Sumenep, PipNewsJatim.Com – Ketua Koperasi wanita Taman Indah Hj. Ummul Hasanah menyampaikan bahwa Kopwan Taman Indah adalah salah satu contoh penopang perekonomian di daerahnya. Menurutnya, saat ini perempuan yang tergabung dalam wadah kopwan ini mampu menjadi meggerakkan kopwan. Tidak hanya sebagai penyedia keuangan skala mikro di desanya dan dapat menambah tambahan pendapatan bagi keluarga. Tetapi juga mampu memerangi bank titil atau rentenir sekaligus mengurangi pengangguran dan berdampak mengatasi kemiskinan di desanya.

“Melalui Kopwan, kami bisa menambah pendapatan keluarga. Tidak hanya itu, hadirnya Kopwan mampu mengurangi kemiskinan, pengangguran dan tak kalah lebih penting adalah mampu mengurangi bank titil atau rentenir”, ungkap Ummul Hasanah. Minggu (31/03/2019).

Ummul Hasanah menegaskan bahwa untuk meningkatkan profesionalitas Koperasi Taman Indah, kedepan pihaknya akan berkoordinasi dan melakukan studi banding terhadap koperasi yang sudah sukses dan maju.
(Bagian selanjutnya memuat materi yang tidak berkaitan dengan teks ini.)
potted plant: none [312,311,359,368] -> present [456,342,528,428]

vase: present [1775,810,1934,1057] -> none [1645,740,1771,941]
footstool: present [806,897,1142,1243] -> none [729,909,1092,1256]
“Studi banding itu sangat penting. Melalui hal tersebut, pengurus dan anggota bisa secara langsung belajar pada ahlinya yaitu koperasi yang maju dan sukses. Mungkin dengan itu kami bisa menibgkatkan kualias anggota dan pengurus Kopwan kami”, tuturnya

USP Bisnis Utama
Menurut Ummul Hasanah, bisnis utama Kopwan Taman Indah adalah USP. Melalui USP, Kopwan mampu membiayai produk unggulan anggotanya. Beberapa produk unggulan Kopwan Taman Indah adalah kripik gayam, kripik singkong, batik dan cendol. Bahkan, pangsa pasarnya telah menembus kota Surabaya dan sekitarnya.

Apalagi setelah pengurus bergabung menjadi anggota Asosiasi APU KW JATIM, jajaran pengurus semakin semangat terutama dalam menembus pasar yang lebih luas. Karena Kabupaten Sumenep sangat potensial dengan keunggulan batik yang sudah diakui dengan ciri khasnya sehingga dapat menambah pundi-pundi pendapatan kas di daerahnya.

“APU KW JATIM banyak membantu akses pemasaran produk kami. Kami bangga bergabung bersamanya. APU KW JATIM adalah solusi”, pungkasnya.